• _WHAT THE TASK REQUIRES_
Print the following records word for word, with every line unchanged.
##########
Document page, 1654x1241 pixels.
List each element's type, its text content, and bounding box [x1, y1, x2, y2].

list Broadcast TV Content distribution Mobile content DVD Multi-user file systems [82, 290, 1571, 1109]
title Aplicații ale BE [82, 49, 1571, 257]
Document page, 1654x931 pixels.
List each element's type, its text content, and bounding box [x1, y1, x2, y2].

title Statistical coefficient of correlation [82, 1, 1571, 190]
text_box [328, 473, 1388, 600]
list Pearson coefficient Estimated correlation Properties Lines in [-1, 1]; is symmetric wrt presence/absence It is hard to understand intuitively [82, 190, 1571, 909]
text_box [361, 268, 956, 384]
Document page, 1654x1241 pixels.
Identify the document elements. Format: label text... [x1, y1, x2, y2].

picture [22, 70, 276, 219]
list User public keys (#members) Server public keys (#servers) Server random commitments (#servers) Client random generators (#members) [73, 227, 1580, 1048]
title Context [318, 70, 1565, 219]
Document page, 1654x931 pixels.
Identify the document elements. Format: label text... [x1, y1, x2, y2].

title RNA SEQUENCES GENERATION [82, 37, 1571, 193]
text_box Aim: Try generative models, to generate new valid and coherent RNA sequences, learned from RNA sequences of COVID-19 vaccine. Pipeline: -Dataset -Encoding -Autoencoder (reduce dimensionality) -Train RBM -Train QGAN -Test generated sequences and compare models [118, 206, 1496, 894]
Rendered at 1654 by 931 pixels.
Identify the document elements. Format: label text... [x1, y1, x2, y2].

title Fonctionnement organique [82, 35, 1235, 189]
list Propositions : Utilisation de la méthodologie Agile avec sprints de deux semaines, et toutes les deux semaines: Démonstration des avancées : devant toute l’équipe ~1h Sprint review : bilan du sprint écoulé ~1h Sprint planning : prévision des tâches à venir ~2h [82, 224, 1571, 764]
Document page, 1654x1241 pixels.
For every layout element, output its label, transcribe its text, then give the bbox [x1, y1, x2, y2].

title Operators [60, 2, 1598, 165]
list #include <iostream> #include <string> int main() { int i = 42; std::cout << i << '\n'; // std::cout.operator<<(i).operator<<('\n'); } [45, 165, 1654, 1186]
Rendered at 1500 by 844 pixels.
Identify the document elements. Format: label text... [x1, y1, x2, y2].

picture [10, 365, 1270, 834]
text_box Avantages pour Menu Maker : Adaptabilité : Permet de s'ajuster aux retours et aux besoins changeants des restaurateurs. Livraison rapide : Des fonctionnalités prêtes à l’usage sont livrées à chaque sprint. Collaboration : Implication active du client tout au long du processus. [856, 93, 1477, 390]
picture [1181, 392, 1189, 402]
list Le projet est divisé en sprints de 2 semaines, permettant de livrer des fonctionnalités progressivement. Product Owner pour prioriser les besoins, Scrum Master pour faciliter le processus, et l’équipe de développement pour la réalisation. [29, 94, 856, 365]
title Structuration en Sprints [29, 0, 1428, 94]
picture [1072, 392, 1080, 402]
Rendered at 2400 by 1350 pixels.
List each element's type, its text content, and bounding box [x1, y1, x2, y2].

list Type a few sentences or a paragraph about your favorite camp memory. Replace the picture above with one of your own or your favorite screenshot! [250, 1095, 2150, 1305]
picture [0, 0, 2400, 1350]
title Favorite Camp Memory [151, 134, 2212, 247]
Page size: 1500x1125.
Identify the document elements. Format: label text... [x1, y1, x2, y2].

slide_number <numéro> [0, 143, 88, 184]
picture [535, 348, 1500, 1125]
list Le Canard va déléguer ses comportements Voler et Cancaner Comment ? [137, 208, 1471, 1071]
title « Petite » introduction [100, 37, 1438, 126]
##########
• _RESULT OF THIS EXERCISE_
Document page, 1654x1241 pixels.
List each element's type, its text content, and bounding box [x1, y1, x2, y2].

list Broadcast TV Content distribution Mobile content DVD Multi-user file systems [82, 290, 1571, 1109]
title Aplicații ale BE [82, 49, 1571, 257]
Document page, 1654x931 pixels.
List each element's type, its text content, and bounding box [x1, y1, x2, y2].

title Statistical coefficient of correlation [82, 1, 1571, 190]
text_box [328, 473, 1388, 600]
list Pearson coefficient Estimated correlation Properties Lines in [-1, 1]; is symmetric wrt presence/absence It is hard to understand intuitively [82, 190, 1571, 909]
text_box [361, 268, 956, 384]
Document page, 1654x1241 pixels.
Identify the document elements. Format: label text... [x1, y1, x2, y2].

picture [22, 70, 276, 219]
list User public keys (#members) Server public keys (#servers) Server random commitments (#servers) Client random generators (#members) [73, 227, 1580, 1048]
title Context [318, 70, 1565, 219]
Document page, 1654x931 pixels.
Identify the document elements. Format: label text... [x1, y1, x2, y2].

title RNA SEQUENCES GENERATION [82, 37, 1571, 193]
text_box Aim: Try generative models, to generate new valid and coherent RNA sequences, learned from RNA sequences of COVID-19 vaccine. Pipeline: -Dataset -Encoding -Autoencoder (reduce dimensionality) -Train RBM -Train QGAN -Test generated sequences and compare models [118, 206, 1496, 894]
Rendered at 1654 by 931 pixels.
Identify the document elements. Format: label text... [x1, y1, x2, y2].

title Fonctionnement organique [82, 35, 1235, 189]
list Propositions : Utilisation de la méthodologie Agile avec sprints de deux semaines, et toutes les deux semaines: Démonstration des avancées : devant toute l’équipe ~1h Sprint review : bilan du sprint écoulé ~1h Sprint planning : prévision des tâches à venir ~2h [82, 224, 1571, 764]
Document page, 1654x1241 pixels.
For every layout element, output its label, transcribe its text, then give the bbox [x1, y1, x2, y2].

title Operators [60, 2, 1598, 165]
list #include <iostream> #include <string> int main() { int i = 42; std::cout << i << '\n'; // std::cout.operator<<(i).operator<<('\n'); } [45, 165, 1654, 1186]
Rendered at 1500 by 844 pixels.
Identify the document elements. Format: label text... [x1, y1, x2, y2].

picture [10, 365, 1270, 834]
text_box Avantages pour Menu Maker : Adaptabilité : Permet de s'ajuster aux retours et aux besoins changeants des restaurateurs. Livraison rapide : Des fonctionnalités prêtes à l’usage sont livrées à chaque sprint. Collaboration : Implication active du client tout au long du processus. [856, 93, 1477, 390]
picture [1181, 392, 1189, 402]
list Le projet est divisé en sprints de 2 semaines, permettant de livrer des fonctionnalités progressivement. Product Owner pour prioriser les besoins, Scrum Master pour faciliter le processus, et l’équipe de développement pour la réalisation. [29, 94, 856, 365]
title Structuration en Sprints [29, 0, 1428, 94]
picture [1072, 392, 1080, 402]
Rendered at 2400 by 1350 pixels.
List each element's type, its text content, and bounding box [x1, y1, x2, y2].

list Type a few sentences or a paragraph about your favorite camp memory. Replace the picture above with one of your own or your favorite screenshot! [250, 1095, 2150, 1305]
picture [0, 0, 2400, 1350]
title Favorite Camp Memory [151, 134, 2212, 247]
Page size: 1500x1125.
Identify the document elements. Format: label text... [x1, y1, x2, y2].

slide_number <numéro> [0, 143, 88, 184]
picture [535, 348, 1500, 1125]
list Le Canard va déléguer ses comportements Voler et Cancaner Comment ? [137, 208, 1471, 1071]
title « Petite » introduction [100, 37, 1438, 126]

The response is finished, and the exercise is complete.